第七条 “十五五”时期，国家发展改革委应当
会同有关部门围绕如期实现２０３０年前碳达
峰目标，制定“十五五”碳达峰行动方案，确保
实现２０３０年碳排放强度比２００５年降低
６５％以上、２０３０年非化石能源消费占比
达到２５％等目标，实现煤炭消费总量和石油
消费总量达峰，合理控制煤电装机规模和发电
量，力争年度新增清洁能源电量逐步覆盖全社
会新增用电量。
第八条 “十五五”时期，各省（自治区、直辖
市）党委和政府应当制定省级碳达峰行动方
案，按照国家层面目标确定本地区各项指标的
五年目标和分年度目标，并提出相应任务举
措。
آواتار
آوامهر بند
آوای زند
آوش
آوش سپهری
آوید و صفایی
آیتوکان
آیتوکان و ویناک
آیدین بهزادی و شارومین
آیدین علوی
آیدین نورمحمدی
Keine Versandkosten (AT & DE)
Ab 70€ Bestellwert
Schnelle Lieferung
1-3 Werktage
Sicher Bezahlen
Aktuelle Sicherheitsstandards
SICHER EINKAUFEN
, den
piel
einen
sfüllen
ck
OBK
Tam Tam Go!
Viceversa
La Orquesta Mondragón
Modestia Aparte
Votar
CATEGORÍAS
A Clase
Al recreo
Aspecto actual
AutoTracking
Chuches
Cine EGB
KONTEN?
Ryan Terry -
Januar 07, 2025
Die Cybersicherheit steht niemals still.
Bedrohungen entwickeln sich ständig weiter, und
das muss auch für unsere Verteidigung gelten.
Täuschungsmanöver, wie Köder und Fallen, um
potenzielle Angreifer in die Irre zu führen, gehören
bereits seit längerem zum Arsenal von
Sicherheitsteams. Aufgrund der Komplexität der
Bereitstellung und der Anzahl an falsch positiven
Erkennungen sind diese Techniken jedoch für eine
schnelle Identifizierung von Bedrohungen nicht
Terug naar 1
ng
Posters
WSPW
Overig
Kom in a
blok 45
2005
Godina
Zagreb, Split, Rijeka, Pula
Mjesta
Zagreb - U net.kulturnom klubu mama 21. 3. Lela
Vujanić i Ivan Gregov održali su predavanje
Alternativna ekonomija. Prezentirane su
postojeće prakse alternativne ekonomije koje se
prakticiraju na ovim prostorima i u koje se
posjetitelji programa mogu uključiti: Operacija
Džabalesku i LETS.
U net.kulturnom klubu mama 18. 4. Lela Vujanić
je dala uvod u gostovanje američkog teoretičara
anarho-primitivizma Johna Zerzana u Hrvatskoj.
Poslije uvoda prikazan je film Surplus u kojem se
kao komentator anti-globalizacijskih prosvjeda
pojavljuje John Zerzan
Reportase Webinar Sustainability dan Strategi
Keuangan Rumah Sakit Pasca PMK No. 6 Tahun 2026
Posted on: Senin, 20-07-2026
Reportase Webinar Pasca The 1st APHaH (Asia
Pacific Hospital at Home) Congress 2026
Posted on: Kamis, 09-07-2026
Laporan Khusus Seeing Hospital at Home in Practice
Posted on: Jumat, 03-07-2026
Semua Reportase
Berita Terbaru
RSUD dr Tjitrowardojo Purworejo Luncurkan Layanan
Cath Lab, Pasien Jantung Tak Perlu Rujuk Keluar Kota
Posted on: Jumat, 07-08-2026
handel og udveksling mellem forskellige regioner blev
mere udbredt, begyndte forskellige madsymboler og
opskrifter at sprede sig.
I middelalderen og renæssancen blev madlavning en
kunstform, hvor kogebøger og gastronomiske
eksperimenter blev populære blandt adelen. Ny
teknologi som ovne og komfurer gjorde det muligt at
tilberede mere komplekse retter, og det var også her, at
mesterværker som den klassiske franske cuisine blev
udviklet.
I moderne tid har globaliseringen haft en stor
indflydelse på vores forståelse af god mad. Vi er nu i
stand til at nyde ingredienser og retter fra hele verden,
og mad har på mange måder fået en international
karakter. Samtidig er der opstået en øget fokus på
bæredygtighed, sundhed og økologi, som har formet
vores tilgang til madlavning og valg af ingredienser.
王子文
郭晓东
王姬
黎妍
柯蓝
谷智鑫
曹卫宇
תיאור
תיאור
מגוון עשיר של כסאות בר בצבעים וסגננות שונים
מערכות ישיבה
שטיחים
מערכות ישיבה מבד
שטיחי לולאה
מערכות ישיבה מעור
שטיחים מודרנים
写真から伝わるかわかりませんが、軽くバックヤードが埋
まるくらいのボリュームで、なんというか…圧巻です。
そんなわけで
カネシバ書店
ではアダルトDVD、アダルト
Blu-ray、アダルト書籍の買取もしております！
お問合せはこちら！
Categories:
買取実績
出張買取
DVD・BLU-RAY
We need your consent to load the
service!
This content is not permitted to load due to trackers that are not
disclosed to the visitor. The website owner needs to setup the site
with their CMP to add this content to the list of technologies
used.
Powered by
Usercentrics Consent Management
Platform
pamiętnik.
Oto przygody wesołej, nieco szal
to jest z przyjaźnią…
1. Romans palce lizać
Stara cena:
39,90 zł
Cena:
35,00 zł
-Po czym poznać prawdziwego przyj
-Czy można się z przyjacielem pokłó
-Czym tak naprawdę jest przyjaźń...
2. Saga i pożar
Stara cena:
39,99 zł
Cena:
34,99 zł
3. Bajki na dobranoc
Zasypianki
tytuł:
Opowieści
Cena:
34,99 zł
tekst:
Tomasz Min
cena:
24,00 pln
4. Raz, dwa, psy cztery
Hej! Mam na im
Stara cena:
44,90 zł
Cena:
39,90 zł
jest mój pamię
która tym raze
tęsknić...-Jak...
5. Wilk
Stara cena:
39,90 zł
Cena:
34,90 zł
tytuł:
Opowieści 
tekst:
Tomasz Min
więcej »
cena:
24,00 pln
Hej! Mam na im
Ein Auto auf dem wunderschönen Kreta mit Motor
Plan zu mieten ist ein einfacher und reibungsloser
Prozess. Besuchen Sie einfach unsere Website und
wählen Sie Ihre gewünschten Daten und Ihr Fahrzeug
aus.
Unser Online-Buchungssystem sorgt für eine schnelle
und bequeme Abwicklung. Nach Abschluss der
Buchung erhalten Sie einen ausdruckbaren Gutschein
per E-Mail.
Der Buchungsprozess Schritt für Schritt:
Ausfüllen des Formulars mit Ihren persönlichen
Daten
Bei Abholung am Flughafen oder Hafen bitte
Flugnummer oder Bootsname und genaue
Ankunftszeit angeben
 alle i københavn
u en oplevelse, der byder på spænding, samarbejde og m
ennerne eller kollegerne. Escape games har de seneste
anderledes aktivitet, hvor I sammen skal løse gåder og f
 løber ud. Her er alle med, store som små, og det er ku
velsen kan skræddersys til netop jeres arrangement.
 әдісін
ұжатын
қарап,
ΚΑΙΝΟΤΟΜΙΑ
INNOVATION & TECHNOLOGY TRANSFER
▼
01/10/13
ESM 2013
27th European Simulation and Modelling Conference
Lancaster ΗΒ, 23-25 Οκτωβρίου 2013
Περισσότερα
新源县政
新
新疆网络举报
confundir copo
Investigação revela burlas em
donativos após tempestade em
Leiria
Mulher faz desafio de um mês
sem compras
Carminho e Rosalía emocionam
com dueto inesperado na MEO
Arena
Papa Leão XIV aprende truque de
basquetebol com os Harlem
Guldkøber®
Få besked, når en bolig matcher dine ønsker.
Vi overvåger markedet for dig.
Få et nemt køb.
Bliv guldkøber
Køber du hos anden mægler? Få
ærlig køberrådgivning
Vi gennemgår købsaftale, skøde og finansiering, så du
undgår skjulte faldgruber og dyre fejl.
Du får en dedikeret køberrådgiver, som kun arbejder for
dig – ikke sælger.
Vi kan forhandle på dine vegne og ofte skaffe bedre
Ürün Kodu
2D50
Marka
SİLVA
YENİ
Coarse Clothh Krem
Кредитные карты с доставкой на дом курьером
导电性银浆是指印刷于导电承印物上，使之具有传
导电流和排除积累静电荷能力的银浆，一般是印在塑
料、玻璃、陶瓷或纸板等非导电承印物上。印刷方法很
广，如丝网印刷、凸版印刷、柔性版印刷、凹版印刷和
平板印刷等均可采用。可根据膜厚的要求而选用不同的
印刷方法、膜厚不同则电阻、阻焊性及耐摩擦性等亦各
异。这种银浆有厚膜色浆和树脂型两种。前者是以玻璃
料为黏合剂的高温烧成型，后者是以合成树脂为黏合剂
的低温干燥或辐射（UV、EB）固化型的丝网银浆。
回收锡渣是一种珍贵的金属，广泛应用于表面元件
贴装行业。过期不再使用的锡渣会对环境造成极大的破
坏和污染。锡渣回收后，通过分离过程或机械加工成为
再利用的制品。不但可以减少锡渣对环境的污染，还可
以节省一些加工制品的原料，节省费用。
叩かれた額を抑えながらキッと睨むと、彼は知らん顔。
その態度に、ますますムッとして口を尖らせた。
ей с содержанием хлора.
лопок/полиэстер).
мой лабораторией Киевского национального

*Activity*
Reproduce exactly the lines of the records above from the one with "Täuschungsmanöver, wie Köder und Fallen, um" to the one with "Berita Terbaru", both included, and leave out everything else.

*Response*
Täuschungsmanöver, wie Köder und Fallen, um
potenzielle Angreifer in die Irre zu führen, gehören
bereits seit längerem zum Arsenal von
Sicherheitsteams. Aufgrund der Komplexität der
Bereitstellung und der Anzahl an falsch positiven
Erkennungen sind diese Techniken jedoch für eine
schnelle Identifizierung von Bedrohungen nicht
Terug naar 1
ng
Posters
WSPW
Overig
Kom in a
blok 45
2005
Godina
Zagreb, Split, Rijeka, Pula
Mjesta
Zagreb - U net.kulturnom klubu mama 21. 3. Lela
Vujanić i Ivan Gregov održali su predavanje
Alternativna ekonomija. Prezentirane su
postojeće prakse alternativne ekonomije koje se
prakticiraju na ovim prostorima i u koje se
posjetitelji programa mogu uključiti: Operacija
Džabalesku i LETS.
U net.kulturnom klubu mama 18. 4. Lela Vujanić
je dala uvod u gostovanje američkog teoretičara
anarho-primitivizma Johna Zerzana u Hrvatskoj.
Poslije uvoda prikazan je film Surplus u kojem se
kao komentator anti-globalizacijskih prosvjeda
pojavljuje John Zerzan
Reportase Webinar Sustainability dan Strategi
Keuangan Rumah Sakit Pasca PMK No. 6 Tahun 2026
Posted on: Senin, 20-07-2026
Reportase Webinar Pasca The 1st APHaH (Asia
Pacific Hospital at Home) Congress 2026
Posted on: Kamis, 09-07-2026
Laporan Khusus Seeing Hospital at Home in Practice
Posted on: Jumat, 03-07-2026
Semua Reportase
Berita Terbaru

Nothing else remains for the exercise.